Performance Assessment of Hot-Mix Asphalt Modified with Metakaolin as a Partial Filler Replacement: Experimental Testing and Computational Modelling
摘要
The growing need for durable and environmentally responsible pavement materials has driven interest in alternative mineral fillers that can improve the performance of asphalt materials while reducing dependence on conventional resources. This study examines the suitability of metakaolin as a partial substitute for limestone filler in Hot Mix Asphalt and evaluates its influence on mixture volumetric properties, viscoelastic response, stiffness, rutting susceptibility, and surrogate fatigue-related behaviour. Metakaolin was introduced at replacement rates of 0, 5, 10, and 15% by filler mass.

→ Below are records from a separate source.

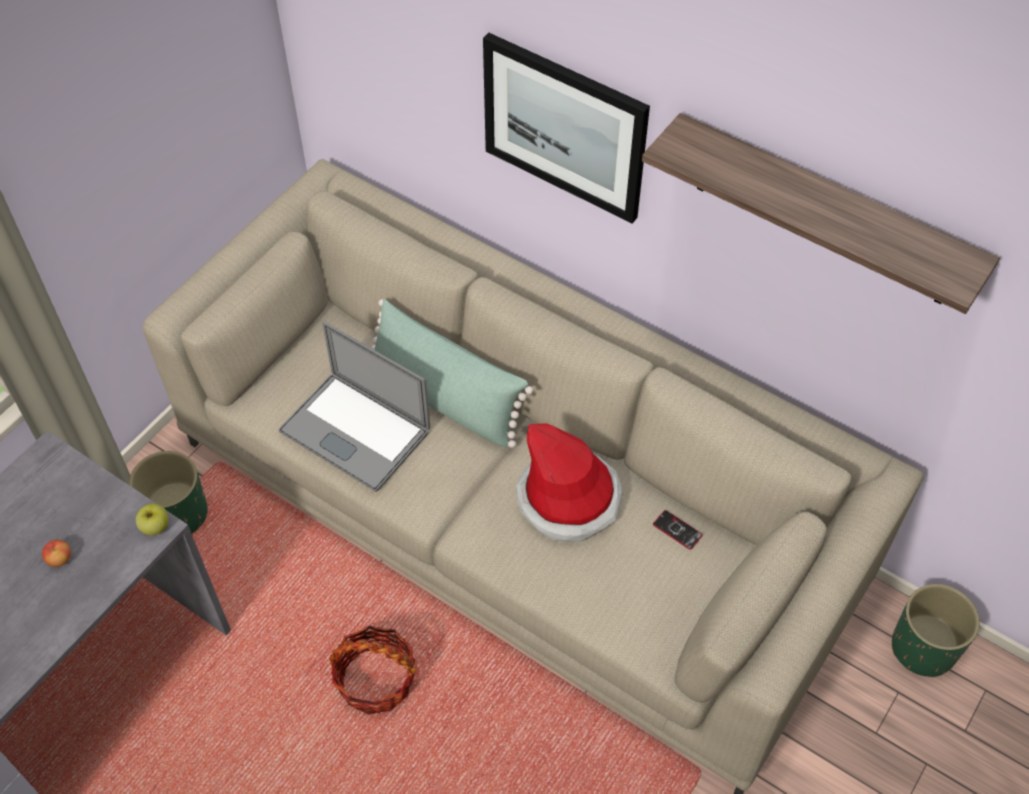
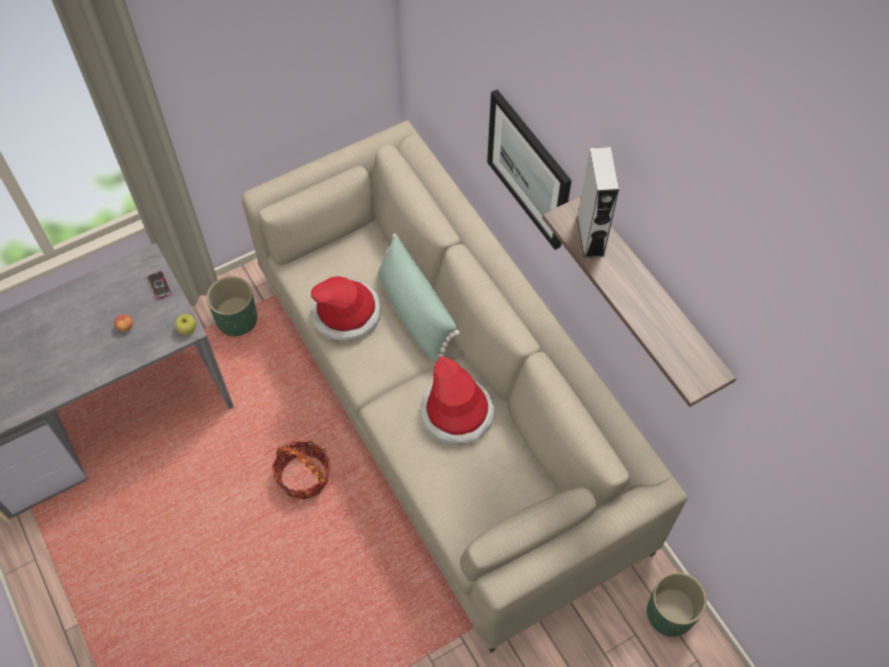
camera: 25 degrees right, 5 degrees up
laptop [279,321,430,492] -> hat [311,276,381,341]
phone [653,510,702,550] -> phone moved to [148,271,172,300]
none -> grey speaker [577,147,619,258]

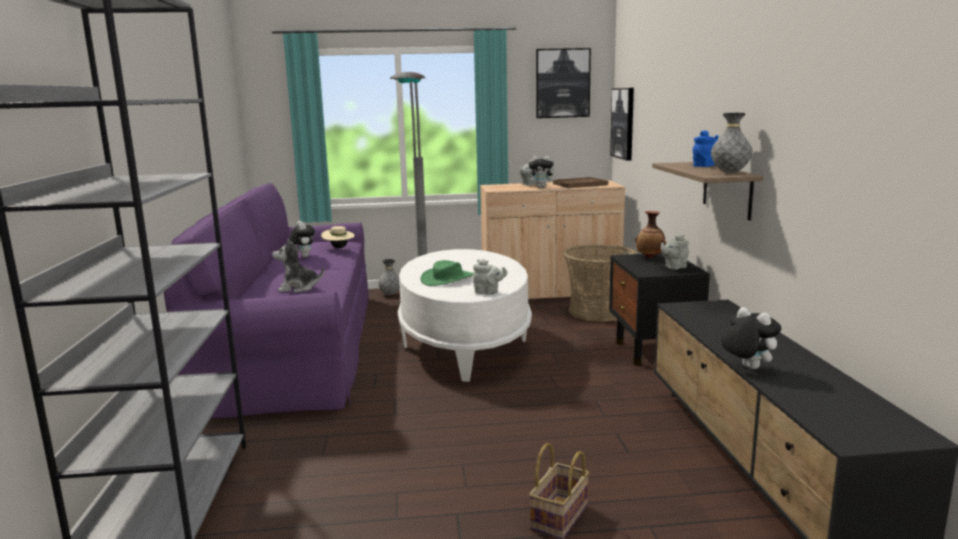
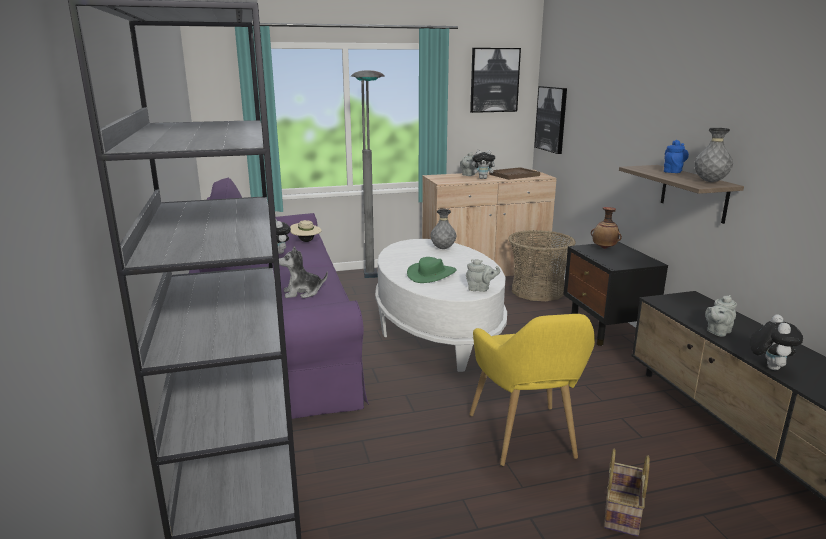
camera: 10 degrees left, 5 degrees up
grey vase [378,259,400,295] -> grey vase moved to [430,209,456,249]
grey teapot [661,235,689,270] -> grey teapot moved to [705,295,737,337]
plush toy [721,307,781,369] -> plush toy turned 60 degrees clockwise [750,314,803,370]
none -> yellow armchair [469,314,595,466]

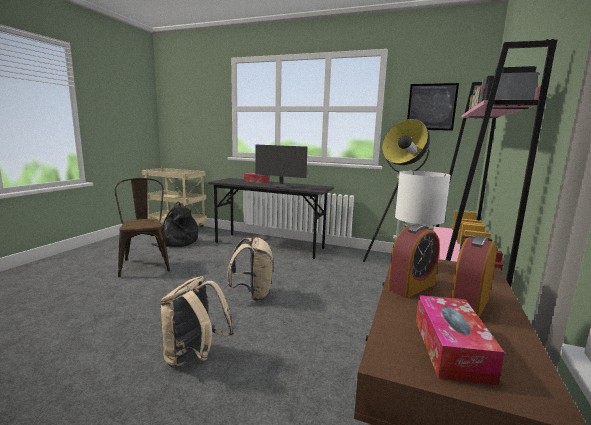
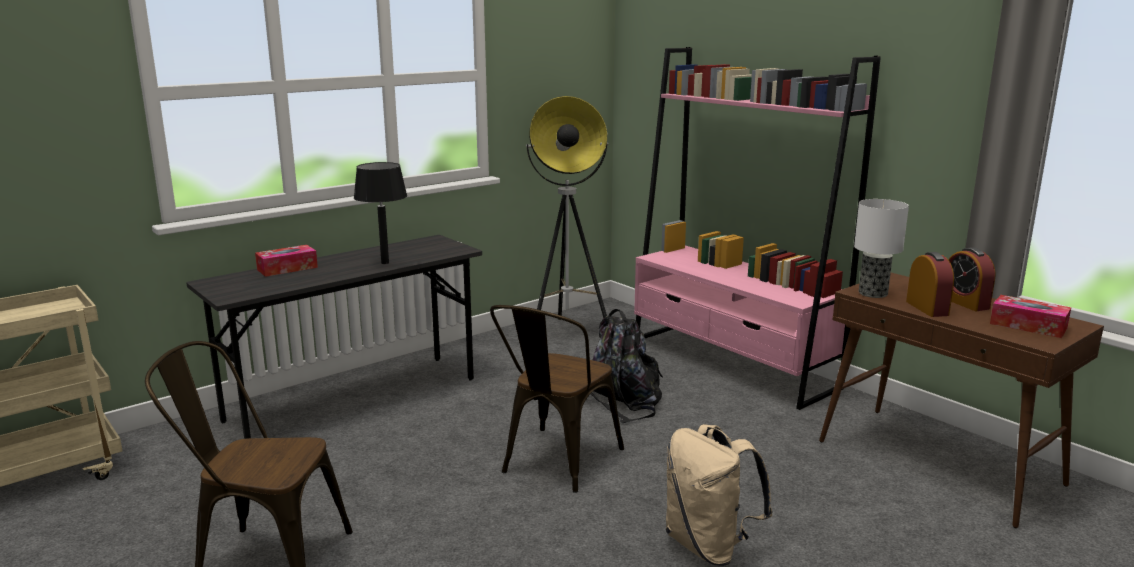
camera: 60 degrees left, 5 degrees up
black backpack [151,201,198,247] -> black backpack moved to [590,309,663,423]
beige backpack [227,237,273,301] -> brown chair [490,305,624,493]
monitor [256,144,308,188] -> black table lamp [354,162,407,264]
picture [407,83,459,131] -> none

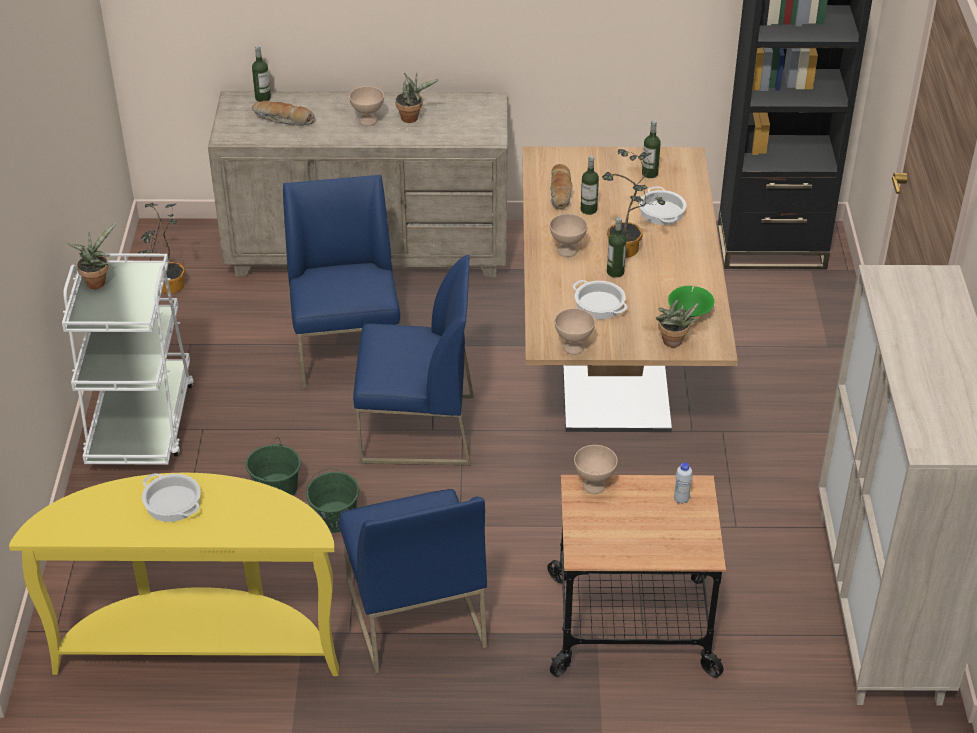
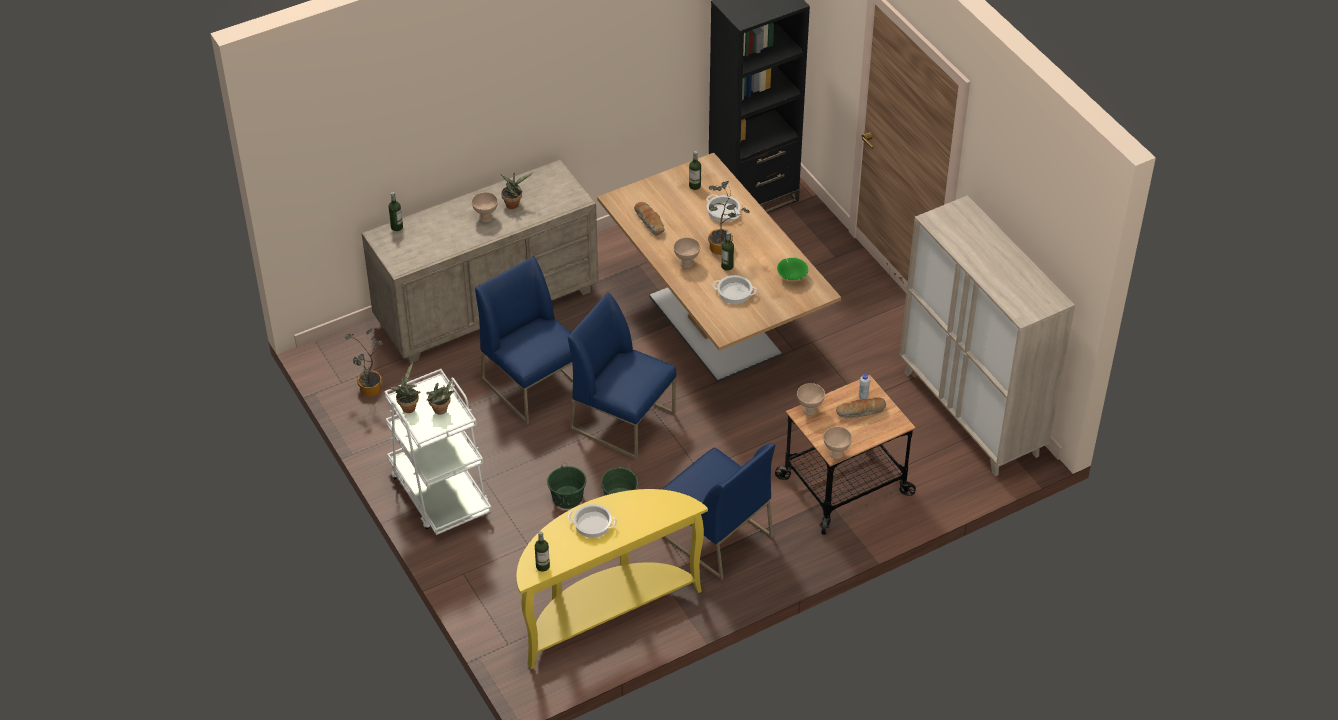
camera: 30 degrees left, 5 degrees up
bread [252,101,315,126] -> bread moved to [836,397,886,418]
blue chair [353,255,474,465] -> blue chair turned 120 degrees counterclockwise [568,292,676,460]
beige bowl [555,308,595,355] -> beige bowl moved to [823,426,852,459]
bottle [581,156,599,215] -> bottle moved to [535,531,550,572]
potted plant [656,300,699,347] -> potted plant moved to [426,379,455,415]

The results indicate that metakaolin alters Hot Mix Asphalt response in a stable and frequency-dependent manner. Intermediate metakaolin replacement levels increase stiffness under conditions critical for rutting and markedly enhance resistance to permanent deformation, whereas higher metakaolin contents decrease viscous energy dissipation at intermediate temperatures, suggesting improved surrogate fatigue-related response rather than directly confirmed fatigue-life performance. In parallel, several machine learning approaches were developed to predict dynamic modulus as a function of mixture composition, volumetric parameters, and loading conditions (i.e., temperature and frequency). Thus, ensemble and probabilistic techniques, notably Random Forests and Gaussian Process Regression, provided the strongest predictive performance among the evaluated algorithms within the available dataset and confirmed the dominant roles of loading conditions, with metakaolin influencing the response through its interactions with volumetric characteristics. Collectively, these results demonstrate that metakaolin is a technically viable alternative filler for enhancing Hot Mix Asphalt performance, with potential resource-efficiency benefits that require further environmental validation, and highlight the value of combining performance-based testing with data-driven modelling to support resilient pavement systems.